L’activité d’antiquaire peut prendre différentes formes : boutique physique, marché/foire/brocante en tant qu’ambulant, site e-commerce à part entière ou page dédiée sur votre site vitrine, voire à domicile sous certaines conditions. La concurrence est rude et il devient indispensable de se spécialiser pour se différencier. La digitalisation de l’activité est une tendance forte du secteur : la vente en ligne est aujourd’hui incontournable pour attirer de nouveaux clients notamment étrangers. Les compétences numériques telles que la gestion d’un site web e-commerce ou la communication sur les réseaux sociaux sont recherchées.

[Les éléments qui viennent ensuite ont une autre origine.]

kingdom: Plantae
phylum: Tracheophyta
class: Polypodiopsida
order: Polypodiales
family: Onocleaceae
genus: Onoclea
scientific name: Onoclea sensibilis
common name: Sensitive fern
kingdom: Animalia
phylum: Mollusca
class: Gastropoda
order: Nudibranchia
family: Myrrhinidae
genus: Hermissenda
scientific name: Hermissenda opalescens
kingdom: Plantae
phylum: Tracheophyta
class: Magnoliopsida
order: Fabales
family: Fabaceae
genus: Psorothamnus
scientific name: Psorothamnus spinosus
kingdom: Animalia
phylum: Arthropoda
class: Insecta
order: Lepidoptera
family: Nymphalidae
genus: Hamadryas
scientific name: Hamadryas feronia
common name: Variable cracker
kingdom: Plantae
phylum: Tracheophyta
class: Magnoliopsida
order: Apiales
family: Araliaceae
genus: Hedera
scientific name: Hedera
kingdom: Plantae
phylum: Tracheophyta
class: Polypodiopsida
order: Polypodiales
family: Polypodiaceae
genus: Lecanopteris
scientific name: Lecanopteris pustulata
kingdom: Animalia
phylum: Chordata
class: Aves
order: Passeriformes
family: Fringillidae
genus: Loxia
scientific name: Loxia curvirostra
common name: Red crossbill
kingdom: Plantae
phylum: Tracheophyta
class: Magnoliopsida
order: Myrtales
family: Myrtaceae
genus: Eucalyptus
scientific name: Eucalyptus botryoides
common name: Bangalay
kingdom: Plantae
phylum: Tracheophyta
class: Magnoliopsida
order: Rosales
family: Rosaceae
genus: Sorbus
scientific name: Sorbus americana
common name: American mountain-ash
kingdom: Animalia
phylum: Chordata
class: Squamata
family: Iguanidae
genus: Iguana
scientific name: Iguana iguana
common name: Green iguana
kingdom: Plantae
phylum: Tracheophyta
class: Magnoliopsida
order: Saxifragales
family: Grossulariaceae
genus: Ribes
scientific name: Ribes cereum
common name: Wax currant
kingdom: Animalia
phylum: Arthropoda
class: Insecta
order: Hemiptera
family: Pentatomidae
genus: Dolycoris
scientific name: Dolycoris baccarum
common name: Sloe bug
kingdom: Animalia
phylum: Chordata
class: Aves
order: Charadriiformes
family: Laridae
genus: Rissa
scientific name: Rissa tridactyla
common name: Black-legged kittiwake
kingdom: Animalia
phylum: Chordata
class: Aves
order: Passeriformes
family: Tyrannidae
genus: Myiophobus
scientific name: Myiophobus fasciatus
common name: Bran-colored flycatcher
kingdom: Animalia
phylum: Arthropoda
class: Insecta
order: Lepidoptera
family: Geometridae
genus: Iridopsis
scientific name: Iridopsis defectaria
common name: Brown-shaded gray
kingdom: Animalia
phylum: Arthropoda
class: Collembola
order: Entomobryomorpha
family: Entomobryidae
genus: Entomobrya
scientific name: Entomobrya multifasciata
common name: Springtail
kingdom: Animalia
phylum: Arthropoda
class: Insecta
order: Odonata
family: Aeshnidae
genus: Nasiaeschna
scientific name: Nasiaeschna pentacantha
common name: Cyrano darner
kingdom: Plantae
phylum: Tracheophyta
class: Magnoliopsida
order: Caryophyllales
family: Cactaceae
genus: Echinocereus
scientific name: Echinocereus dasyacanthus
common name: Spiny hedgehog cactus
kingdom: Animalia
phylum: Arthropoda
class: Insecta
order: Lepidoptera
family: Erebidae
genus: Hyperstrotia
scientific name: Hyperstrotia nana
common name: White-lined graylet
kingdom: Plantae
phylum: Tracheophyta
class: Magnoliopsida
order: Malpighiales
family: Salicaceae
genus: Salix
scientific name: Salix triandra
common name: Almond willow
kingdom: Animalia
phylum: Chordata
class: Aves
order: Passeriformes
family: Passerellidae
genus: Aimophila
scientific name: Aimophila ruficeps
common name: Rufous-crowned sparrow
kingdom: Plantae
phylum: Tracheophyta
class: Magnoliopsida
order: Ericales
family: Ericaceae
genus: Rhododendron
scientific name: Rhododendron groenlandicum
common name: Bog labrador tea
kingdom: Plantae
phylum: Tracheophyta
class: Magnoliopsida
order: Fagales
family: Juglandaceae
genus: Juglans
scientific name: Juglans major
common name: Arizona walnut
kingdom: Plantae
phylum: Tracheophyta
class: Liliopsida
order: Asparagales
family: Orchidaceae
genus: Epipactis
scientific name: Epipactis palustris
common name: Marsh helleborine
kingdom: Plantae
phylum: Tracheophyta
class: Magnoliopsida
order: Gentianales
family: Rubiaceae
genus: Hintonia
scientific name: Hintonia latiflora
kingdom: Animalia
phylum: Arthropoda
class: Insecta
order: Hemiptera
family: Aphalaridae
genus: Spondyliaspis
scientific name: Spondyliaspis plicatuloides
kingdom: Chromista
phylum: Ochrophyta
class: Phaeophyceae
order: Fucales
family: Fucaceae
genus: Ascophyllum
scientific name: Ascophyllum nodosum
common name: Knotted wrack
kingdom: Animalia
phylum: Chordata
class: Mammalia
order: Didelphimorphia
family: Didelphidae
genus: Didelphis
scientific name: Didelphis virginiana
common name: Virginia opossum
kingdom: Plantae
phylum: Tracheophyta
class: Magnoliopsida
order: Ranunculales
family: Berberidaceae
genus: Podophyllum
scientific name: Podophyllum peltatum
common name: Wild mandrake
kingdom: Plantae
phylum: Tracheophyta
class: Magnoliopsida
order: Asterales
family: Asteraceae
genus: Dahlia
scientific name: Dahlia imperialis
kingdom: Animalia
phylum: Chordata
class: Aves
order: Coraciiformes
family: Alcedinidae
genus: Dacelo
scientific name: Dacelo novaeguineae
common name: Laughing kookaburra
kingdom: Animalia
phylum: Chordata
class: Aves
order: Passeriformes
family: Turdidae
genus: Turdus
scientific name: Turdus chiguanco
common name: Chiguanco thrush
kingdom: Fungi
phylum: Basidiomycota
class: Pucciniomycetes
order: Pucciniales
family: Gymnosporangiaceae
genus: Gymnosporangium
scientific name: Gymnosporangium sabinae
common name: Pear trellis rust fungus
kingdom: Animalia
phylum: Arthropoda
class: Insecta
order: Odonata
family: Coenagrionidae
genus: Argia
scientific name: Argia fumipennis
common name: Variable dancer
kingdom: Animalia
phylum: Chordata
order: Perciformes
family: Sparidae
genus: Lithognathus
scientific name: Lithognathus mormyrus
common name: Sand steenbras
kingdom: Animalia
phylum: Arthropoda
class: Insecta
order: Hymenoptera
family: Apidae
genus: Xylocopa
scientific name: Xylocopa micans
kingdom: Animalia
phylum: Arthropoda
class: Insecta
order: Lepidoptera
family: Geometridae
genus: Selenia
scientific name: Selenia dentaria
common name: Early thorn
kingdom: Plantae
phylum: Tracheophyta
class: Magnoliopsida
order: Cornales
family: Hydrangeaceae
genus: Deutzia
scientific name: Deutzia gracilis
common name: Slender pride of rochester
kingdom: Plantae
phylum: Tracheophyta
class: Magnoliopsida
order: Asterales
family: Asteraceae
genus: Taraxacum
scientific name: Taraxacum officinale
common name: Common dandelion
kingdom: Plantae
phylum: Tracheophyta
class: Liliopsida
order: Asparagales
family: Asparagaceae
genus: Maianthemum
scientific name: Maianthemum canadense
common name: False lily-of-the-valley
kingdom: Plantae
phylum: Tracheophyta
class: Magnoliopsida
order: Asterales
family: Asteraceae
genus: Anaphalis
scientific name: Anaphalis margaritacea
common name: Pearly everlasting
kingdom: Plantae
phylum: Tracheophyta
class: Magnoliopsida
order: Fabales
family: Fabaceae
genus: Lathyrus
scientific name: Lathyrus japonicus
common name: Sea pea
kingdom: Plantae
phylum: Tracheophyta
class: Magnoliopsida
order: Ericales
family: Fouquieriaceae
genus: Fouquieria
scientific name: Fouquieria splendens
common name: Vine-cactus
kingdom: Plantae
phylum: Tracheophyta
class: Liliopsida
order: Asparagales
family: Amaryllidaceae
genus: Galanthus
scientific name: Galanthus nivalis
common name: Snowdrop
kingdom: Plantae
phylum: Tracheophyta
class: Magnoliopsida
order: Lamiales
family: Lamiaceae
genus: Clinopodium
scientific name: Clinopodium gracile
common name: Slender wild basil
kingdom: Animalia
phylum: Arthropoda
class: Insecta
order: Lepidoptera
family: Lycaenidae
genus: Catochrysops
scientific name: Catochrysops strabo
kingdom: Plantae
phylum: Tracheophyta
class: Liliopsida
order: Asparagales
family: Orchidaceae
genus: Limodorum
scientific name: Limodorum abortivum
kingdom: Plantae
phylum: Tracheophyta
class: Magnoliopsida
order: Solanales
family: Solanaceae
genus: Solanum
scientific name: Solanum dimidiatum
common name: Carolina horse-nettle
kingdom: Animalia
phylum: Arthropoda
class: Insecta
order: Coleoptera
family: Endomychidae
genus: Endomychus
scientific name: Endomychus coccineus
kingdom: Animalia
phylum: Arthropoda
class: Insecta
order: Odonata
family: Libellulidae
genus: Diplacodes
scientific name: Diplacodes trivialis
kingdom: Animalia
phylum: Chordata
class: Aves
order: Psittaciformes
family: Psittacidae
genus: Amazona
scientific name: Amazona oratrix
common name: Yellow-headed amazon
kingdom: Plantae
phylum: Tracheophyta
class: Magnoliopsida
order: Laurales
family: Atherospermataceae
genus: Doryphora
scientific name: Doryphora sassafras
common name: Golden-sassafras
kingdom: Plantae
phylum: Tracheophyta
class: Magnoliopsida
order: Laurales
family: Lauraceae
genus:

On dénombre actuellement un peu plus de 10 394 entreprises françaises d’antiquités. Les revenus mensuels d’un antiquaire peuvent être très variés. Ils se situent au ras du SMIC lors des premières années, pour atteindre entre 1 300 et 5 600 € en fonction de l’expérience, du chiffre d’affaires et des marges. La majorité des antiquaires sont des travailleurs indépendants, peu recrutent des salariés. En raison de la baisse de la demande sur le marché national, de nombreuses opportunités se présentent à l’international, facilitées par les nouvelles technologies. L’avenir du métier repose sur la spécialisation, la digitalisation, la gestion de l’entreprise, la valorisation des œuvres mais aussi sur le développement de partenariats et réseaux solides pour s’imposer dans un marché toujours plus compétitif.